> EXERCISE INSTRUCTIONS
Reproduce verbatim the part of the rows that opens with the line containing "杨员外·群盗南奔日月昏" and closes with the line containing "List the labels in order of value, smallest", including both of those lines.
==========
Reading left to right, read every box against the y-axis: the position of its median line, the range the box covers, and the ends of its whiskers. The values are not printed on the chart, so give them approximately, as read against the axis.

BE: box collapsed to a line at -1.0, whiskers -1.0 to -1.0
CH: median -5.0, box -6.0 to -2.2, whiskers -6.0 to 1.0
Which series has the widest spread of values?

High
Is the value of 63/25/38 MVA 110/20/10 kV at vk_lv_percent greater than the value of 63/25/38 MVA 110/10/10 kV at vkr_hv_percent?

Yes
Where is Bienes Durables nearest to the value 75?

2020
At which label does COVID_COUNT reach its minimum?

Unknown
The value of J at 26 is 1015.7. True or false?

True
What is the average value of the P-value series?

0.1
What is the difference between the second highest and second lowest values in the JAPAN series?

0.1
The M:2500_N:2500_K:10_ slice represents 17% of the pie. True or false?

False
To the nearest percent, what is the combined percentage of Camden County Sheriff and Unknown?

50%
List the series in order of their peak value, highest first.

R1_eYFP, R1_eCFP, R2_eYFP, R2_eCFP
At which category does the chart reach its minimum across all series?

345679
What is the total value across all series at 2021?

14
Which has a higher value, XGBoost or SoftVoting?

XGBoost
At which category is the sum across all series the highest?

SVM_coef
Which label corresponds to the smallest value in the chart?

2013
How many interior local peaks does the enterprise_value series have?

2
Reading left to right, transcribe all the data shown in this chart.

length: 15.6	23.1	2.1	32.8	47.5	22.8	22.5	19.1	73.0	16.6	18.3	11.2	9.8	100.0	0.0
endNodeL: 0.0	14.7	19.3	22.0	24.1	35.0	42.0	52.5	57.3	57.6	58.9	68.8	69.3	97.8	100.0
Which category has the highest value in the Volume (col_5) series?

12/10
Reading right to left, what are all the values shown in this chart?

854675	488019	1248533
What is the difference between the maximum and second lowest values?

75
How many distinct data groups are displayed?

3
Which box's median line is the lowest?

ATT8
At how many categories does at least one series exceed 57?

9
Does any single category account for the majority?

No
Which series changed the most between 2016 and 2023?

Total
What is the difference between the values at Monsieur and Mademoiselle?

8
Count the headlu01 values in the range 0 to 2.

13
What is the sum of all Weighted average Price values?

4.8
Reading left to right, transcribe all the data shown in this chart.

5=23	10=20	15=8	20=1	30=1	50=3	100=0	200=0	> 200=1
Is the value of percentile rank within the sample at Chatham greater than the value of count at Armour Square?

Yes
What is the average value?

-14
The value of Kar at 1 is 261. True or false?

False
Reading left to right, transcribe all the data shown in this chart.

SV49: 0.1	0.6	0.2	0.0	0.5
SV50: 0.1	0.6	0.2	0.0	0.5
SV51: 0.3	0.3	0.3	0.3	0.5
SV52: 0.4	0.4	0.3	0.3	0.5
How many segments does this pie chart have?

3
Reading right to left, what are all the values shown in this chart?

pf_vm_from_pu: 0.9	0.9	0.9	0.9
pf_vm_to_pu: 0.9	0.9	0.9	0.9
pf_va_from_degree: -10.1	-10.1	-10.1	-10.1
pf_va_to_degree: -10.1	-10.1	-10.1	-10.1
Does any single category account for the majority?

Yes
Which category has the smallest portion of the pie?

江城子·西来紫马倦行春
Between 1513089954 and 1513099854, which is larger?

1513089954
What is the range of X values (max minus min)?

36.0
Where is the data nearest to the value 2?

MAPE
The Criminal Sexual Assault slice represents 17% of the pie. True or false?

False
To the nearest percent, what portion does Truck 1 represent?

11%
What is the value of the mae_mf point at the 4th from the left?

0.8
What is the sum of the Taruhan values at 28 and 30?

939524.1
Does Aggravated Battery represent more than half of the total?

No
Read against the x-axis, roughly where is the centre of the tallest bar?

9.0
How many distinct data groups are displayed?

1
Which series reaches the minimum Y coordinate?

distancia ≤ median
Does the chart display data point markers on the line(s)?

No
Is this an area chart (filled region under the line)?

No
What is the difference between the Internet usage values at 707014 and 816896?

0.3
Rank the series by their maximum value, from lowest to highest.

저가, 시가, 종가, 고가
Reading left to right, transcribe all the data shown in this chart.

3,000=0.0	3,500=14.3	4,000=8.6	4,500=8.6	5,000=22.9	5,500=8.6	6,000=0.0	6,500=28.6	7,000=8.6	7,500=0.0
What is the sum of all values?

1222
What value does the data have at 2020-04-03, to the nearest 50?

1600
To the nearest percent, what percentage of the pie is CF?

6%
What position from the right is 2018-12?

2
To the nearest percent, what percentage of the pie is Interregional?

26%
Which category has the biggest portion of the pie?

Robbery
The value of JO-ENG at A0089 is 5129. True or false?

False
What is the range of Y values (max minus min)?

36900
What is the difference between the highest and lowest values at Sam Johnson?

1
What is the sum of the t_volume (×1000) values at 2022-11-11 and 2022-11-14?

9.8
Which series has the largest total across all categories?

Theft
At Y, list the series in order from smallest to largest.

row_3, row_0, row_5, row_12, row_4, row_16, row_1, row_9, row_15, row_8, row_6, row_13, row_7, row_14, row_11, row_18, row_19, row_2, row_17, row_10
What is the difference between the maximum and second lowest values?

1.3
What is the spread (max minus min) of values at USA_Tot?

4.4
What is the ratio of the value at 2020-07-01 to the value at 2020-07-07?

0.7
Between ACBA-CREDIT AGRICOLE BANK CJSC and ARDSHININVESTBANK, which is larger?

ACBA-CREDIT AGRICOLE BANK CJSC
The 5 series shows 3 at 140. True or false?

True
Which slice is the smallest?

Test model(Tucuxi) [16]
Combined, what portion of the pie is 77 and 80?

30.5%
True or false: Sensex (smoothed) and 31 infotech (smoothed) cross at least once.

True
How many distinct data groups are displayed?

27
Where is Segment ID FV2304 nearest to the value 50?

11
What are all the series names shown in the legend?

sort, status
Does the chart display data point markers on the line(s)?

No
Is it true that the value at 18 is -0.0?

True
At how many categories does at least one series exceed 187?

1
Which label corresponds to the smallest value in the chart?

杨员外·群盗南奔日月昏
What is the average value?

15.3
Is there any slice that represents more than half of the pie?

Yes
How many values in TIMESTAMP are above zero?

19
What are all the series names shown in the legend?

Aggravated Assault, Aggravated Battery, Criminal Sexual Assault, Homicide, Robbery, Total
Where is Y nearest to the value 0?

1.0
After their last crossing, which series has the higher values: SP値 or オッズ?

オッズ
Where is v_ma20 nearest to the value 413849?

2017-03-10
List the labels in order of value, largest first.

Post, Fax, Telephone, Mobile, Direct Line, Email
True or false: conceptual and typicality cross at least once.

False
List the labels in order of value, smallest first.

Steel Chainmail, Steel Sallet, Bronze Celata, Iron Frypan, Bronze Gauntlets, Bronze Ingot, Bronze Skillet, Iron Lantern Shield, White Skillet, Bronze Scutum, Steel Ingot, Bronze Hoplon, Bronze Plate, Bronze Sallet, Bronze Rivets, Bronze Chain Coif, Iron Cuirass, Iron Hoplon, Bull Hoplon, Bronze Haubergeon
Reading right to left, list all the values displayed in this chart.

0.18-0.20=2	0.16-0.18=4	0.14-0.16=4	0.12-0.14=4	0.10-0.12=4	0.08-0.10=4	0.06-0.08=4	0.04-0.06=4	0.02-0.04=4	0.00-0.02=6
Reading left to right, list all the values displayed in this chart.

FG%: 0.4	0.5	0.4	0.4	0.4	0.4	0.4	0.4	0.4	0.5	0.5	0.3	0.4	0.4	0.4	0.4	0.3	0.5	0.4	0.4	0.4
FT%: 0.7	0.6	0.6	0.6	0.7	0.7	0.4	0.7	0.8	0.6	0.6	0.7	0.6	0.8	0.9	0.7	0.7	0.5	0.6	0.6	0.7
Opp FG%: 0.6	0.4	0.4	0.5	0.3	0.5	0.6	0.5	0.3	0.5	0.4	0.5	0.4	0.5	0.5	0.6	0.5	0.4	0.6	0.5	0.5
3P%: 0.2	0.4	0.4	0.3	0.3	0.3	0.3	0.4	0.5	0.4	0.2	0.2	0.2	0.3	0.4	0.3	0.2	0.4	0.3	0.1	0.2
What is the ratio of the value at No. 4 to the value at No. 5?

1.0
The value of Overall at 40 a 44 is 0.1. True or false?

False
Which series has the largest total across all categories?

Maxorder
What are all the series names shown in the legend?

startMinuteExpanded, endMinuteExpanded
==========
> ANSWER TO THIS EXERCISE
杨员外·群盗南奔日月昏
What is the average value?

15.3
Is there any slice that represents more than half of the pie?

Yes
How many values in TIMESTAMP are above zero?

19
What are all the series names shown in the legend?

Aggravated Assault, Aggravated Battery, Criminal Sexual Assault, Homicide, Robbery, Total
Where is Y nearest to the value 0?

1.0
After their last crossing, which series has the higher values: SP値 or オッズ?

オッズ
Where is v_ma20 nearest to the value 413849?

2017-03-10
List the labels in order of value, largest first.

Post, Fax, Telephone, Mobile, Direct Line, Email
True or false: conceptual and typicality cross at least once.

False
List the labels in order of value, smallest first.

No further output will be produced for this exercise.